▶ Extract
◆ ◆ ◆ ◆

It’s now officially autumn/fall, so we’re basically in Halloween season now. One of my favorite things about the Halloween season is watching scary movies. Being an astrologer, I’ve gotten into the habit of categorizing characters or the main themes of a film in terms of astrological archetypes. And while a listicle about horror movies and astrology would likely center on the signs of the zodiac, I’m choosing to center them on the astrological archetypes of the planets instead. Not all movies only fit one archetype, but there do seem to be some general categories movies fall into. Abandon all hope ye who continue reading!
☉ Sun – Bad Dads
The solar archetype is typically associated with kings, leaders, father figures. The inversion of the solar archetype in horror can be terrifying and disturbing because we expect our fathers to be noble protectors. In horror, the Sun can be father figures gone bad. Bad Dads.
The Shining (1980)
Even the title could equally describe the Sun as much as it applies to the ability to witness supernatural phenomena. The film is ultimately about solar figures gone bad, bad father figures. Jack Torrance (played by Jack Nicholson) has the potential to be a good man, to be a good husband and father, but he is ‘eclipsed’ by his own personal demons as well as the spirits of the Overlook Hotel and tries to kill his wife and child. In the novel of the Shining, it’s made clearer that Jack’s father was also an abusive alcoholic, and he’s inherited that trauma. It’s also obvious that like his son Danny, Jack also had the Shining, but he tried to block it out with alcohol, unsuccessfully. So, yeah. Bad Dads. I guess we’ll see how Danny Torrance turned out in the upcoming 2019 sequel, Doctor Sleep.
Amityville Horror (1979)
It’s essentially the same idea as the Shining but it’s purportedly based on the real experiences of the Lutz family. A family moves into a new house which is super haunted and the Dad becomes possessed by the murderous ghosts of the house and tries to kill his family, unsuccessfully. Bad Dads.
The Stepfather (1987)
And now you’re getting the idea. In this movie, a serial murderer has killed his own family, assumed a new identity, married a woman with a teenage daughter, and she suspects he might also try to kill them as well, unsuccessfully. Bad Dads.

◆ ◆ ◆ ◆

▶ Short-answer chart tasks
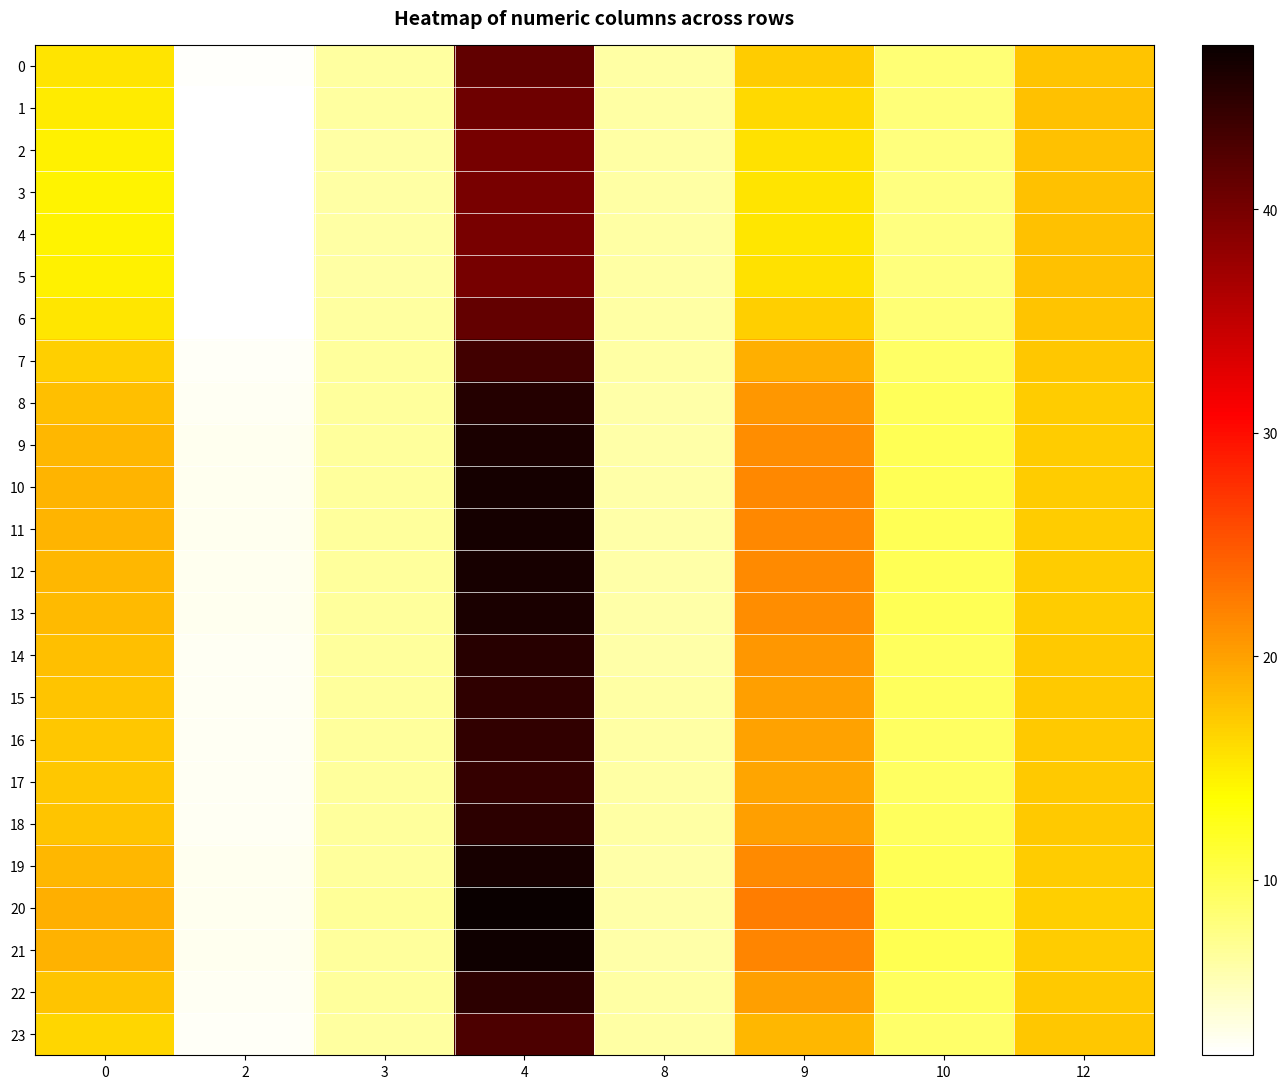

What is the spread (max minus min) of values at 8?

0.1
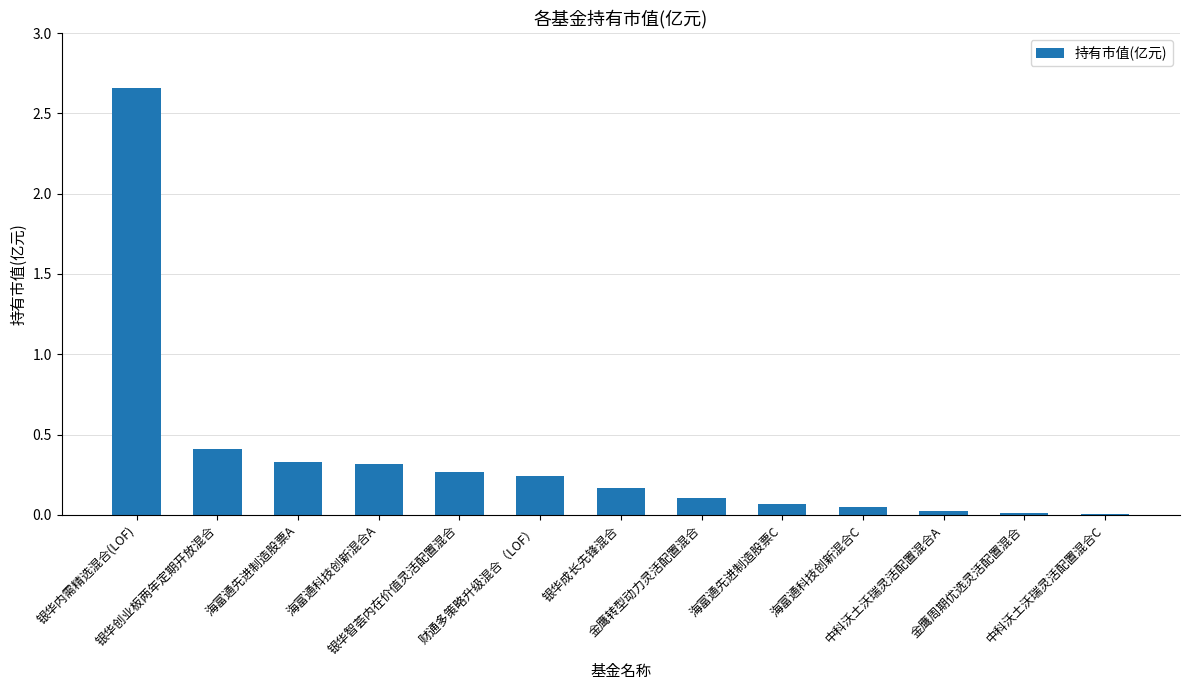

What is the sum of all values?

4.7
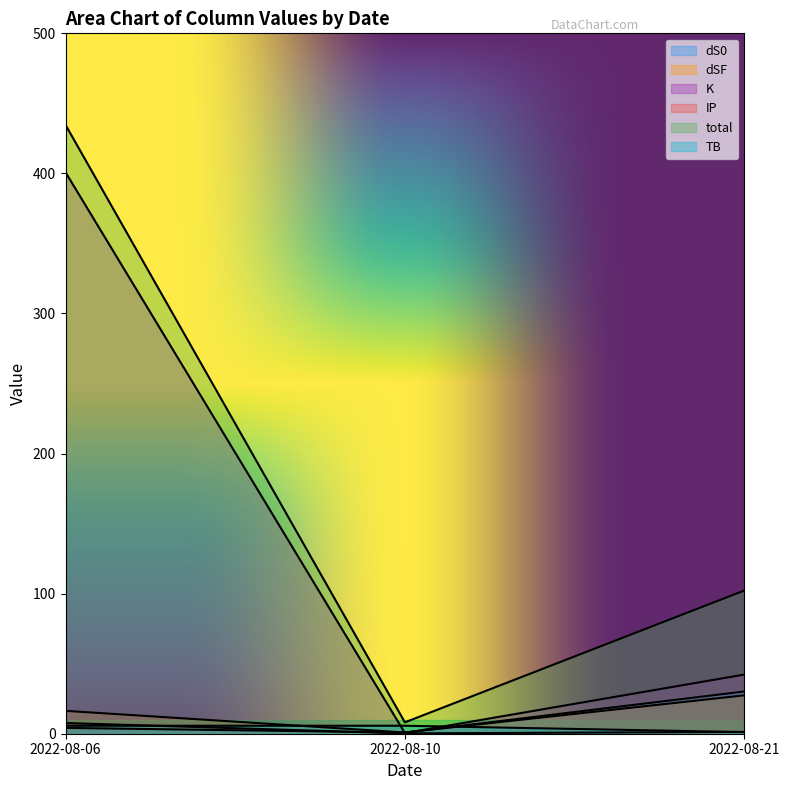

Between 2022-08-10 and 2022-08-21, which is larger?

2022-08-21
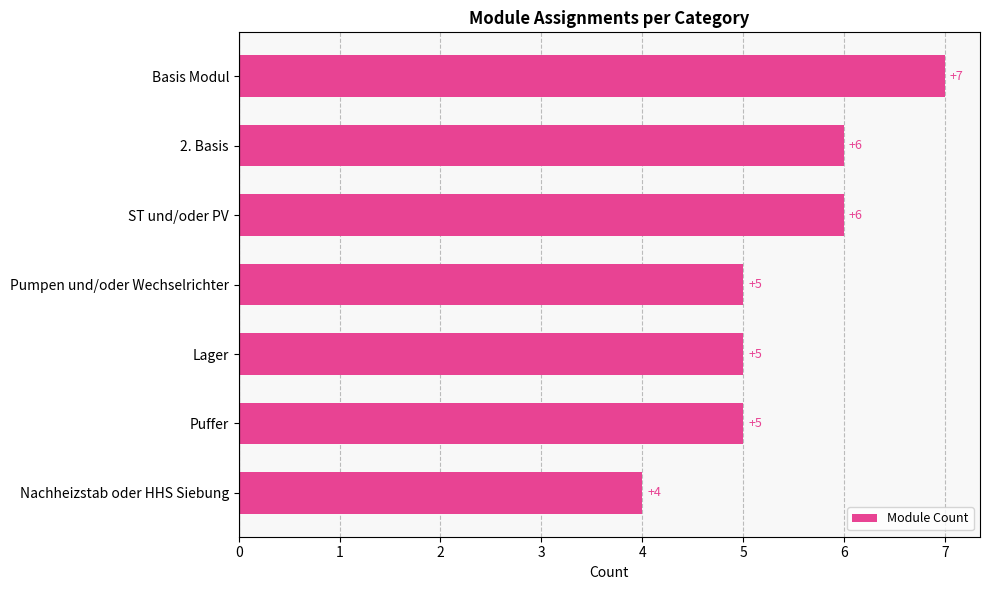

Reading top to bottom, list all the values displayed in this chart.

7	6	6	5	5	5	4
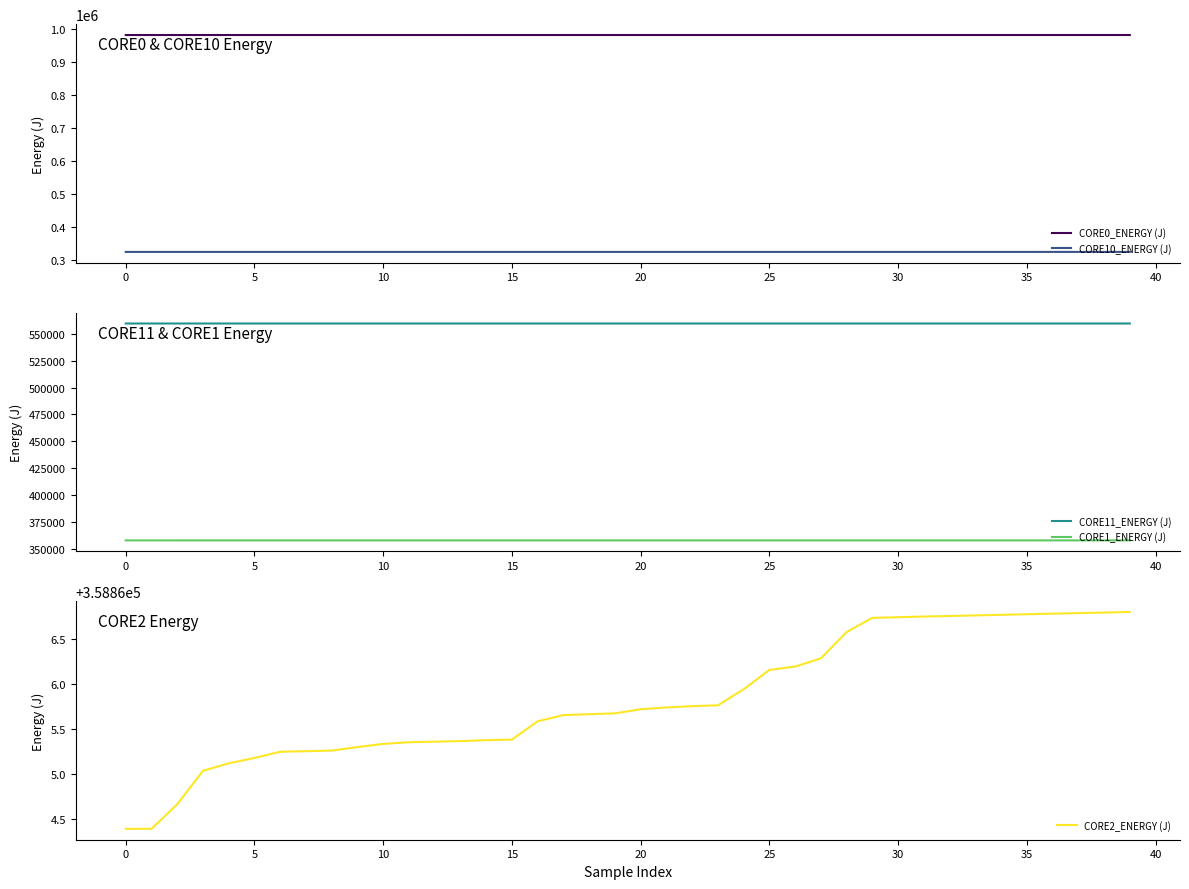

At which category is the sum across all series the highest?

39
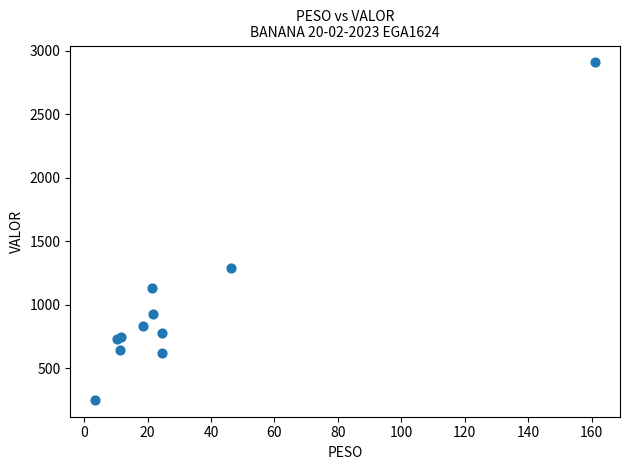

What Y value in the scatter plot is closest to 1579?

1290.3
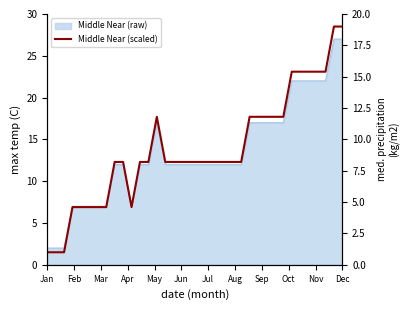

The chart shows a value of 1.0 at Jan. True or false?

True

◆ ◆ ◆ ◆

▶ Brief
Pick up the piece on horror movies and planetary archetypes above, starting right after its final "Bad Dads."

▶ Output
☽ Moon – Mama Dramas
Similar to the solar Bad Dads are the lunar Mama Dramas. The inversion of the lunar archetype can be deeply unsettling, especially because of how we expect mothers to be loving and nurturing. However this can also work in reverse, that a child’s attachment/relationship to their mother can be what is distorted or subverted.
Psycho (1960)
Sorry if this is spoiler-y but it came out in 1960 and it’s a horror classic so that’s really more of a you problem if this is a spoiler at this point but it’s pretty straightforward: Norman Bates (played by Anthony Perkins) killed his own mother and talks to her corpse as if she’s alive. He then dresses like his mother and kills people who come to stay at the Bates Motel. The subversion of the child-mother relationship in this movie qualifies it as a hell of a lunar Mama Drama.
Carrie (1976)
This movie is so freakin’ lunar it’s unbelievable. Again, sorry for spoilers but c’mon now. It’s from 1976. Carrie (played by Sissy Spacek) is a teenager with telekinetic powers bullied by the girls at school after she menstruates for the first time in a communal shower, not knowing what it was. (The Moon’s monthly cycle coincides with the menstrual cycle.) She didn’t know because her mother is a truly awful religious zealot who sees sexually charged sin in anything her daughter wants to do. A really bad prom night later, and her mother admits that Carrie was the product of rape, but she shamefully enjoyed it. Carrie’s mother stabs her in the back and in response, Carrie telekinetically projects all the kitchen knives into her mother and burns the house down. So, yeah. Mama Drama.
Aliens (1986)
Now this might seem like a strange one to categorize as a Mama Drama but this sequel to Alien absolutely qualifies, except in this case, it’s a battle between two ‘mothers’ of a sort: the fiercely protective ‘mother’ in Ripley (played by Sigourney Weaver) vs. the monstrous Alien Queen. The video above explains the Aliens-motherhood connection better than I can in a paragraph.
☿ Mercury – Evil Jesters
Mercury is the planet of speech, communication, flexibility, adaptability, suspense, surprise, and a lot of these themes are tied together in the Mercurial field of comedy. In modern days the Mercury archetype lives in the standup comedian, but their precursors include clowns, puppeteers, harlequins, jesters and minstrels. What they all share in common is that they had the power to be subversive to authority. Humor gave them the wiggle room to say what normally could not be said in other circumstances. Typically the point of comedy is to amuse and provoke, but in horror this can be subverted when things that are in no way funny are treated as funny, or when things that should never talk have something (usually evil) to say.
It (1990) (2017, 2019)
So yeah, clowns in horror are so terrifying we’ve practically forgotten that they’re supposed to be funny. Pennywise the Clown is an archetypally Mercurial figure in horror. He’s meant to be fun and amusing but he’s just terrifying. His jokes suck, because they usually involve severed limbs and blood, etc. He also has the ability to shapeshift in order to manipulate people, which also reminds us of Mercury’s penchant for fluidity and mimicry. Not only that, but in the novel, the way the clown can be defeated is through the “Ritual of Chud” which literally involves exchanging jokes with the clown and the first one to laugh loses. There’s actually a lot more to it than that, but yeah, whether Stephen King intended it or not, the Mercury theme is strong in It. Pennywise is an Evil Jester.
Dead Silence (2005)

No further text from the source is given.